## 引用文
§

ドイツのオーディオ技術ソリューション大手のd&bオーディオテクニック(d&b audiotechnik)社は、イングランドのサッカー、チャンピオンシップ(2部)のクイーンズ・パーク・レンジャーズ(QPR)の本拠地『カイヤン・プリンス・ファウンデーション・スタジアム』に導入するスタジアム音響アプリ共同開発のため、劇場などの音響デザインを専門とするオートグラフ(Autograph)社とのパートナーシップ契約を締結した。
d&bオーディオテクニックは、オートグラフのスタジアム・サウンド(Stadium Sound)を駆使したd&bファンブロック(d&b Fanblock)システムで、無観客試合や入場者数制限によって大観衆の雰囲気が欠落しているスタジアムに、リアルタイム制御可能な音響ソリューションを提供する。
d&bファンブロックは、スタジアムやアリーナに設置されたd&b 音響システムデザインを使い、マルチチャンネル・サラウンド音響システムとオートグラフのプレイバック用ソフトウェアを組み合わせることで、ベニュー内にファンの大歓声を響き渡らせるシステムだ。
基本オーディオコンテンツは、スタジアム内の雑踏音を表現する基礎ループやオペレーターがピッチでのアクションに合わせて任意のタイミングで操作できる各種サウンドキューのライブラリなど、チームに関係しない共通の音響データで構成。カスタムサウンドデザインパッケージには、オートグラフのコンテンツパートナーであるファンチャンツ(FanChants)が所有する各クラブ独自のチャントデータも含まれる。

§

## データの抜粋
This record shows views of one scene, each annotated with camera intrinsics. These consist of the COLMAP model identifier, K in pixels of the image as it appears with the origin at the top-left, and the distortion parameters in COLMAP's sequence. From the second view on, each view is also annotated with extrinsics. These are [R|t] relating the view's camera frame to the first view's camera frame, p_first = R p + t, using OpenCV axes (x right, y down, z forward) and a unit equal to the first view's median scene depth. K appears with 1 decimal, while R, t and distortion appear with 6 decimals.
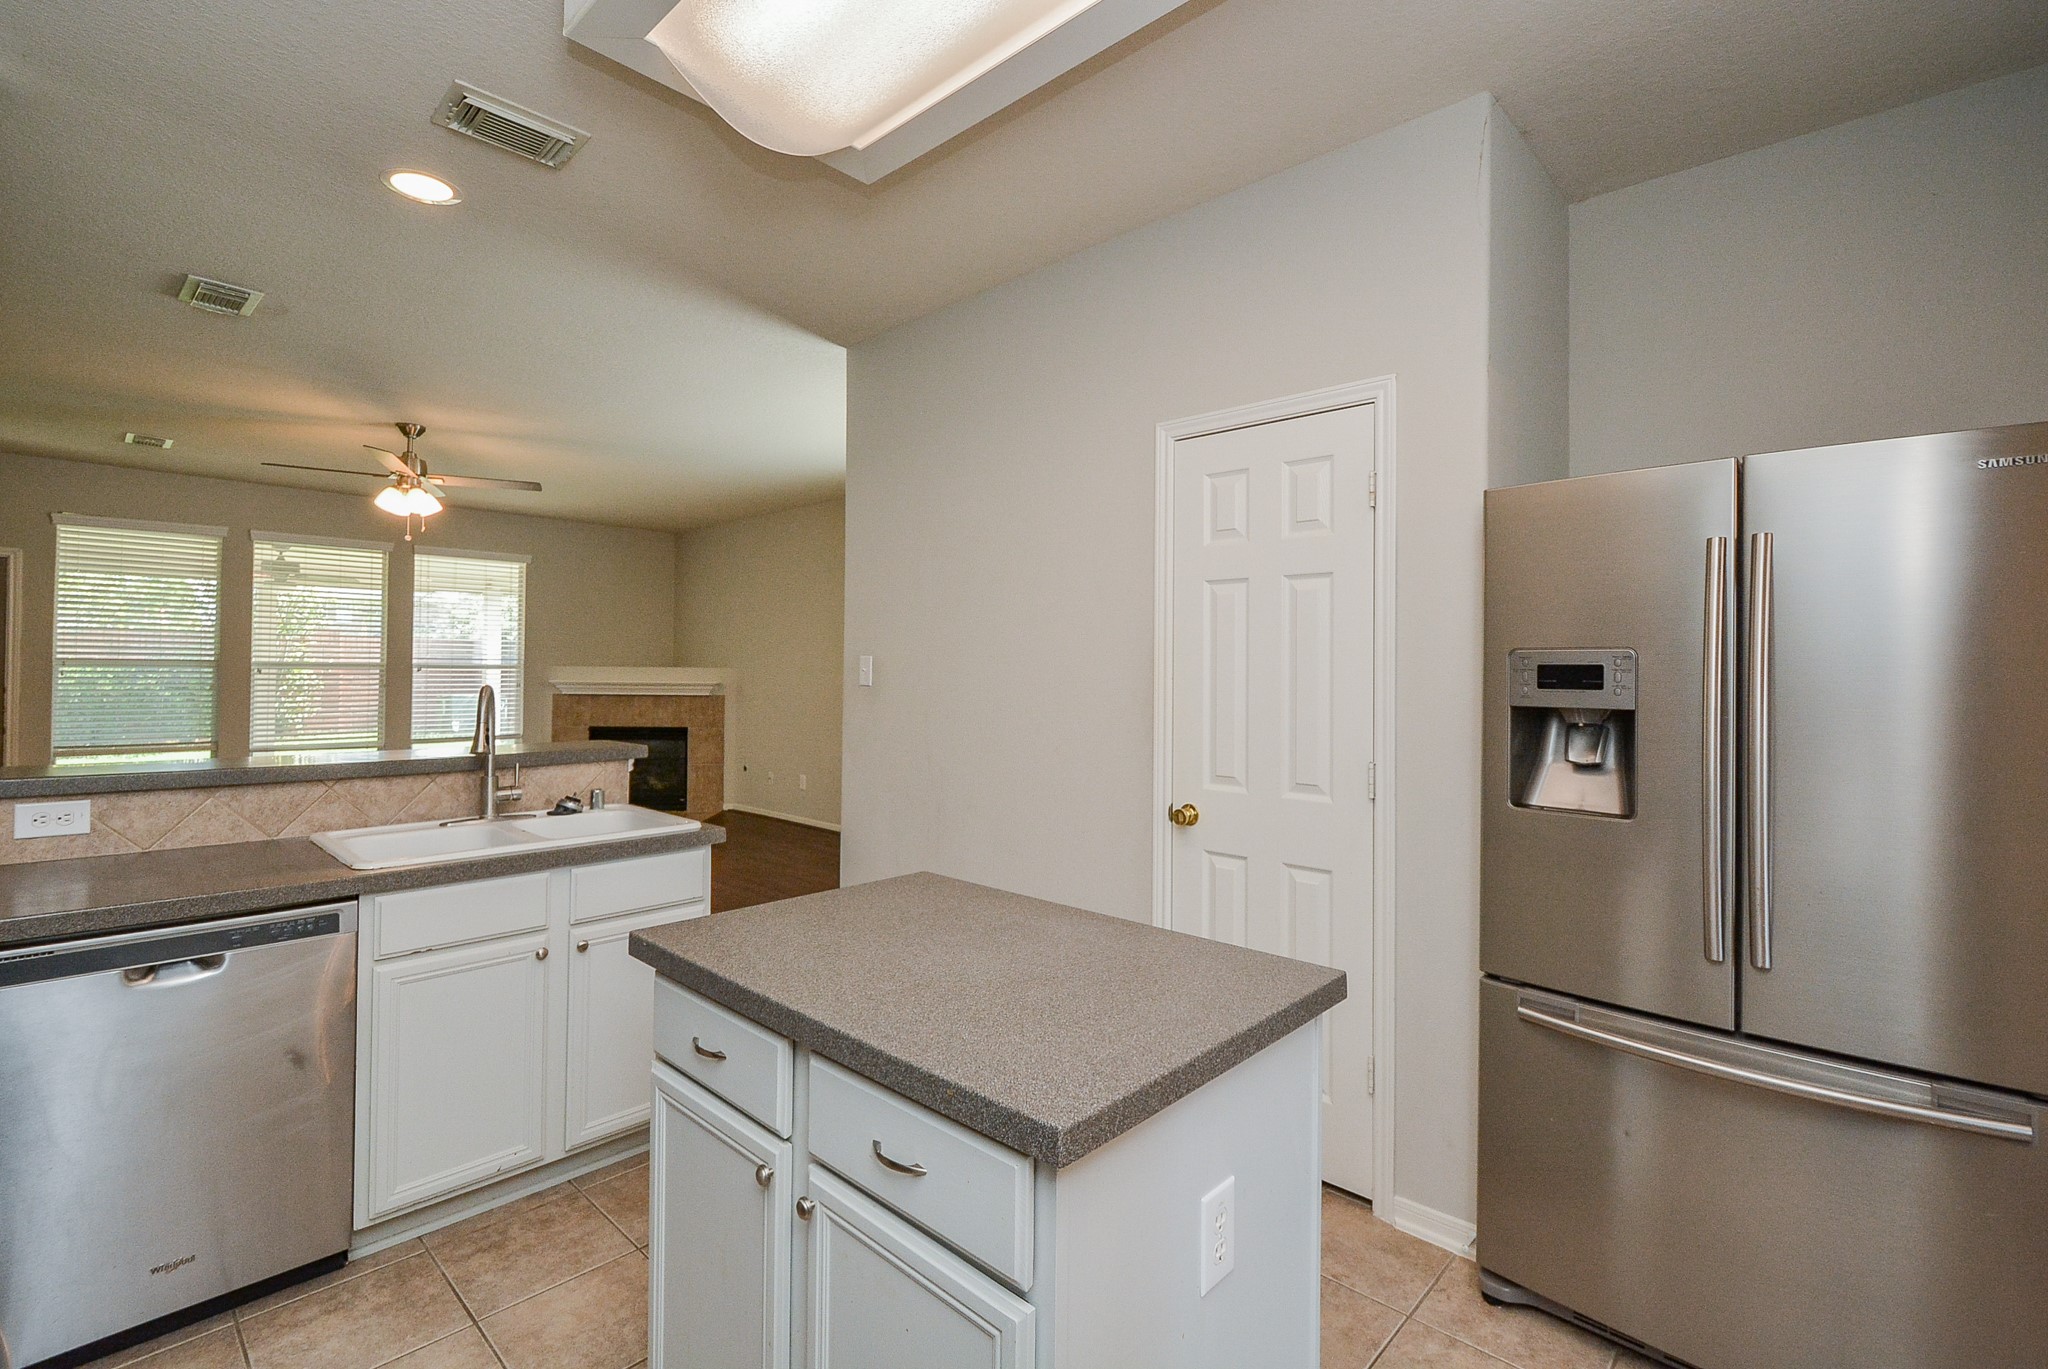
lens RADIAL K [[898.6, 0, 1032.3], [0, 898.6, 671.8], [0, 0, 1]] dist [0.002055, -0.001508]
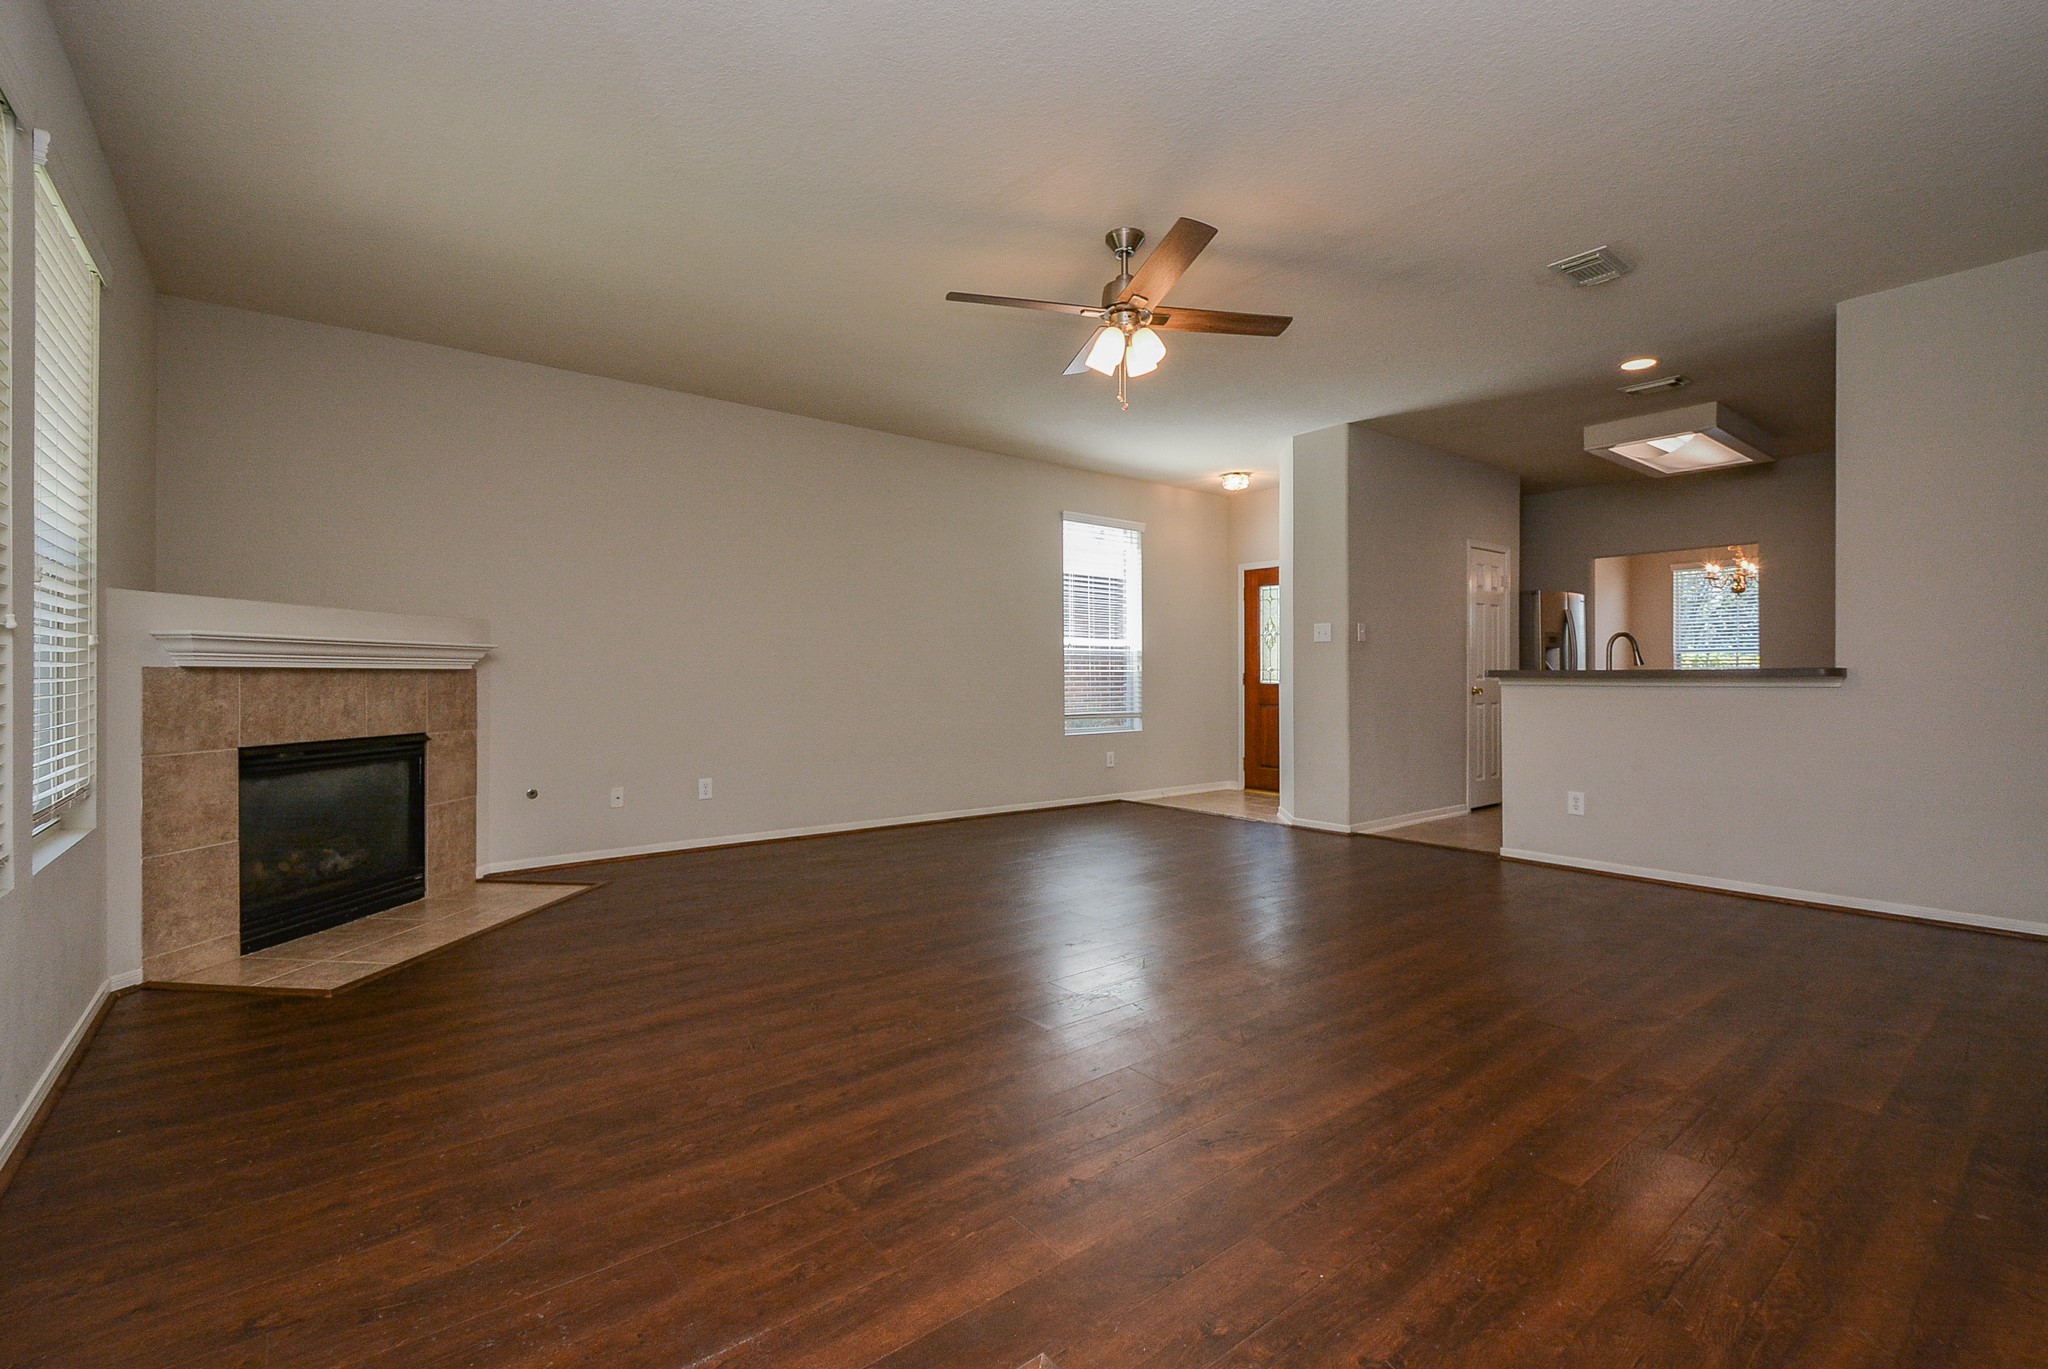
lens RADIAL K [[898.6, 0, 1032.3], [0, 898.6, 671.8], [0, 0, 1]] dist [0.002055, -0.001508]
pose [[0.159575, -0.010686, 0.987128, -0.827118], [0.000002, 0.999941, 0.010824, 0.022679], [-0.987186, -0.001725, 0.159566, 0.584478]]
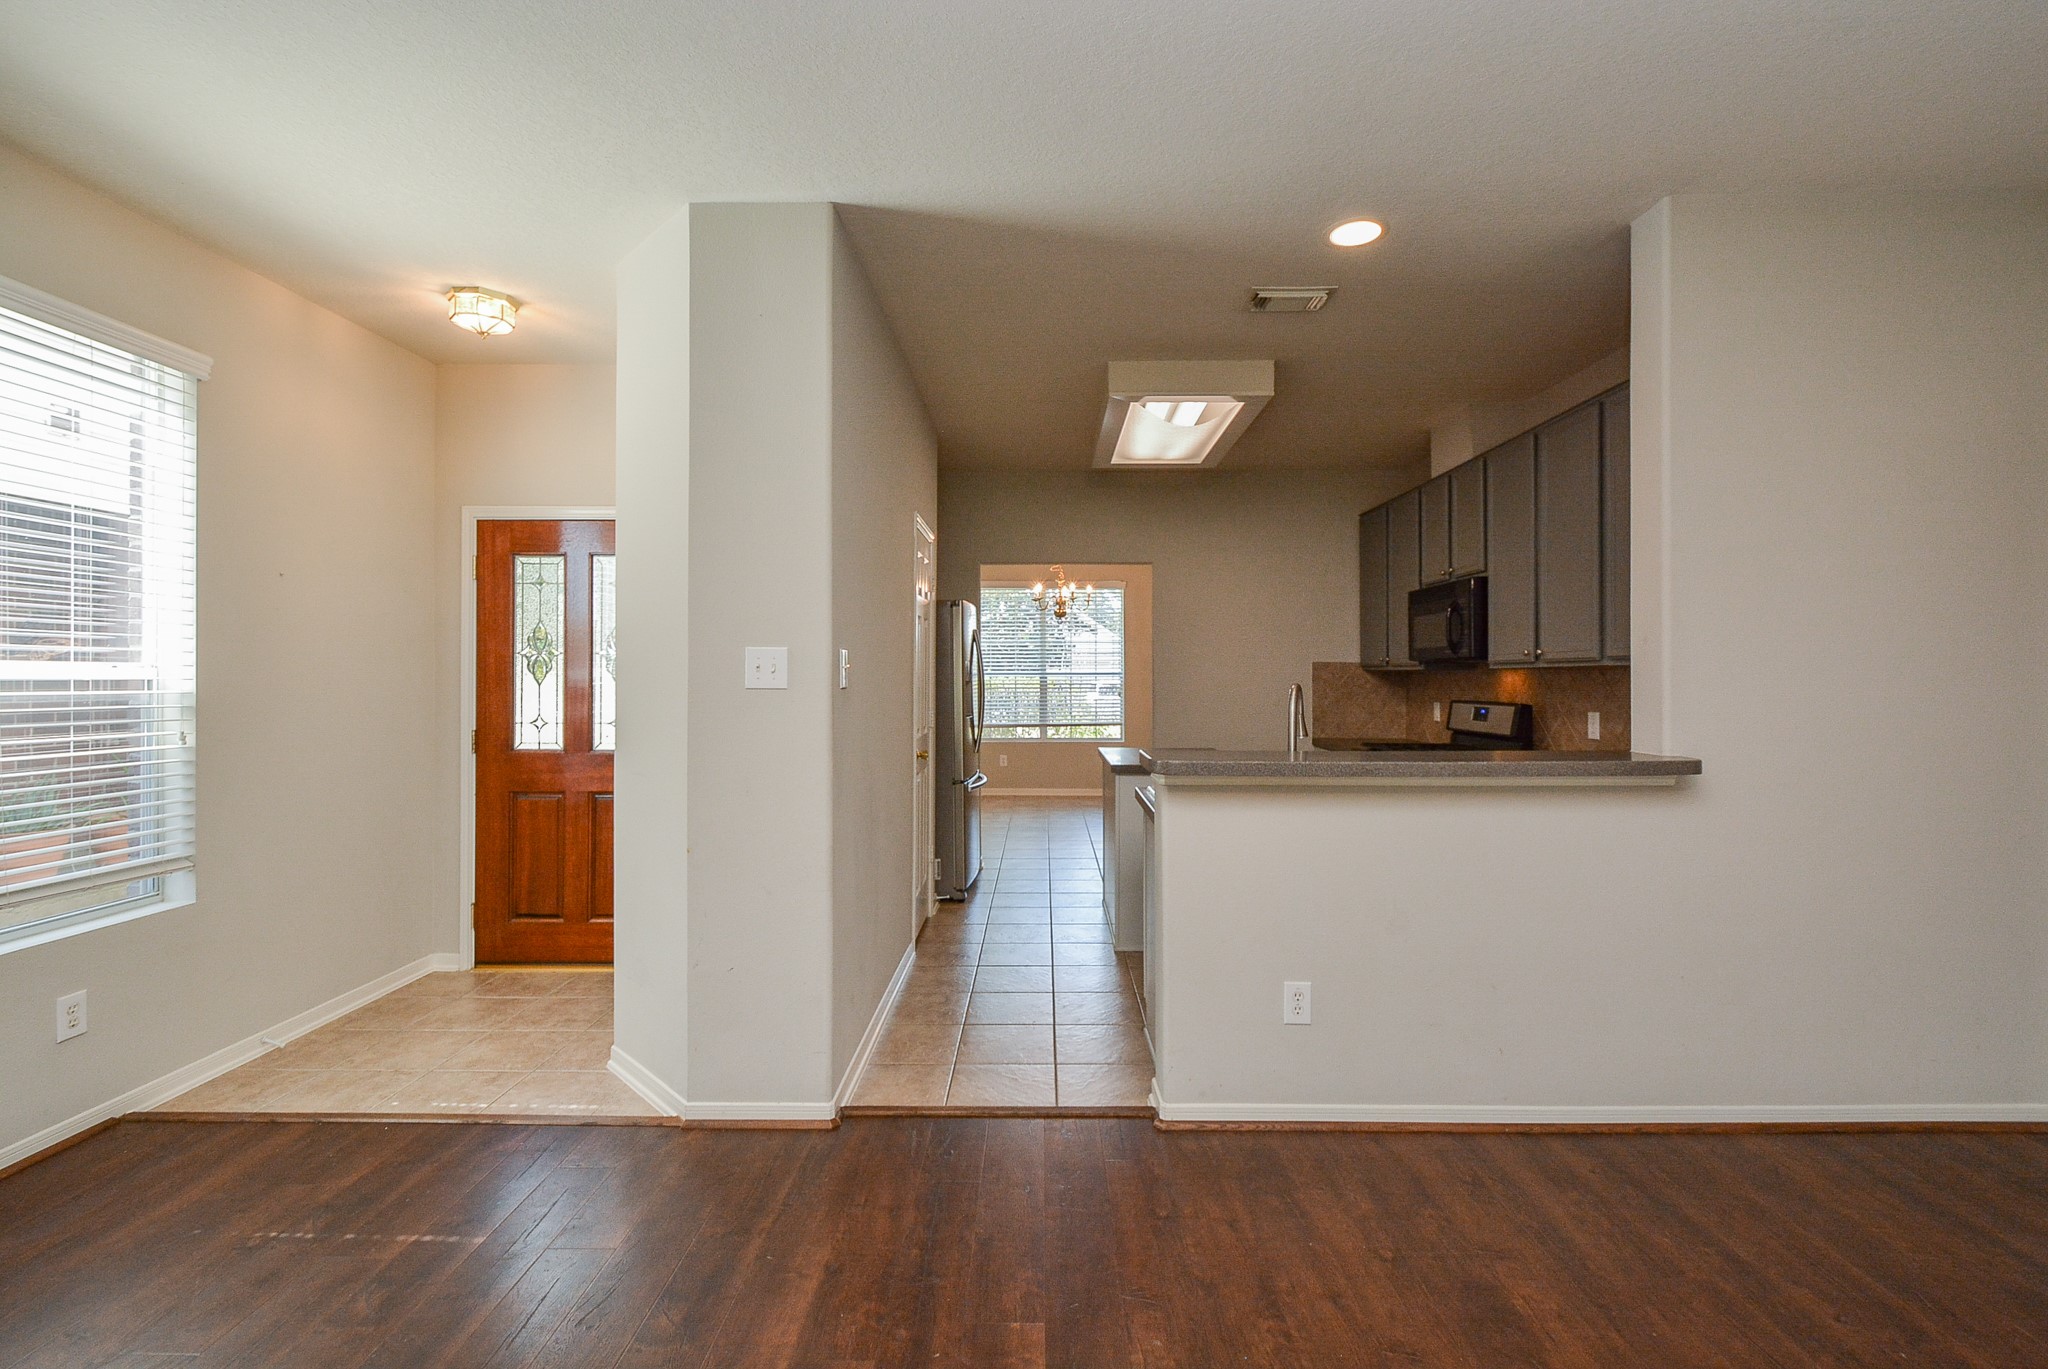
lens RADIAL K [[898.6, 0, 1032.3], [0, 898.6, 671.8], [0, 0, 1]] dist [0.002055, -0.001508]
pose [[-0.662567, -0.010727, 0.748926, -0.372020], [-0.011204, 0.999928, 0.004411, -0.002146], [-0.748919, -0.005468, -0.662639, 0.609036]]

§

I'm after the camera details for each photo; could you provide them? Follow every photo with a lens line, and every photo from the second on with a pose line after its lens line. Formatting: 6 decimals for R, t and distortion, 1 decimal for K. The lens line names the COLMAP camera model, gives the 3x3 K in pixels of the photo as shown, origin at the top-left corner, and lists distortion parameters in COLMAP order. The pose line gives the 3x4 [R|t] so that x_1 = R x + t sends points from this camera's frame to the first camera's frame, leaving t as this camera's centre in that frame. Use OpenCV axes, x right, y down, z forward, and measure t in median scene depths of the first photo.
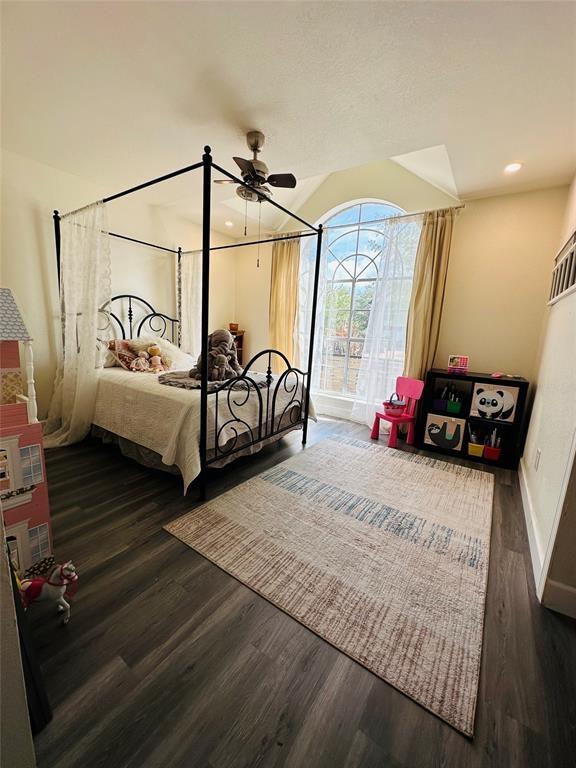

§

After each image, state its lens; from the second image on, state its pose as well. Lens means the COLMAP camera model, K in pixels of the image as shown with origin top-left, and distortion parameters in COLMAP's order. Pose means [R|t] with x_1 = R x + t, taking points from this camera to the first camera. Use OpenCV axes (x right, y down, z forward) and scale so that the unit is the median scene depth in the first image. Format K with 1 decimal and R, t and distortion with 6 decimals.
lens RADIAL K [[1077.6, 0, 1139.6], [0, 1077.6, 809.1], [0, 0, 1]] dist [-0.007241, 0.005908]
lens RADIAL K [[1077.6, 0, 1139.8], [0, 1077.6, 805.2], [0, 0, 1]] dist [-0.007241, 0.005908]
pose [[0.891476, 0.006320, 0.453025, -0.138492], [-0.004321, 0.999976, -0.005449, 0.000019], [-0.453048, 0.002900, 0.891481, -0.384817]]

§

## 問題
1 > 引用文を読んで、次の問いに答えてください。
(a) クイーンズ・パーク・レンジャーズの本拠地のスタジアムは何という名前ですか。
(b) オートグラフ社は何を専門とする会社ですか。
(c) 各クラブ独自のチャントデータを所有しているのはどこですか。
2 > 引用文の「d&bファンブロックは、スタジアムやアリーナに設置されたd&b 音響システムデザインを使い、マルチチャンネル・サラウンド音響システムとオートグラフのプレイバック用ソフトウェアを組み合わせることで、ベニュー内にファンの大歓声を響き渡らせるシステムだ。」という文を英語に訳してください。
データの行はここでは使いません。

## 解答
1 >
(a) カイヤン・プリンス・ファウンデーション・スタジアム
(b) 劇場などの音響デザイン
(c) ファンチャンツ(FanChants)

2 > d&b Fanblock is a system that uses the d&b sound system design installed in stadiums and arenas and, by combining a multichannel surround sound system with Autograph's playback software, fills the venue with the roar of cheering fans.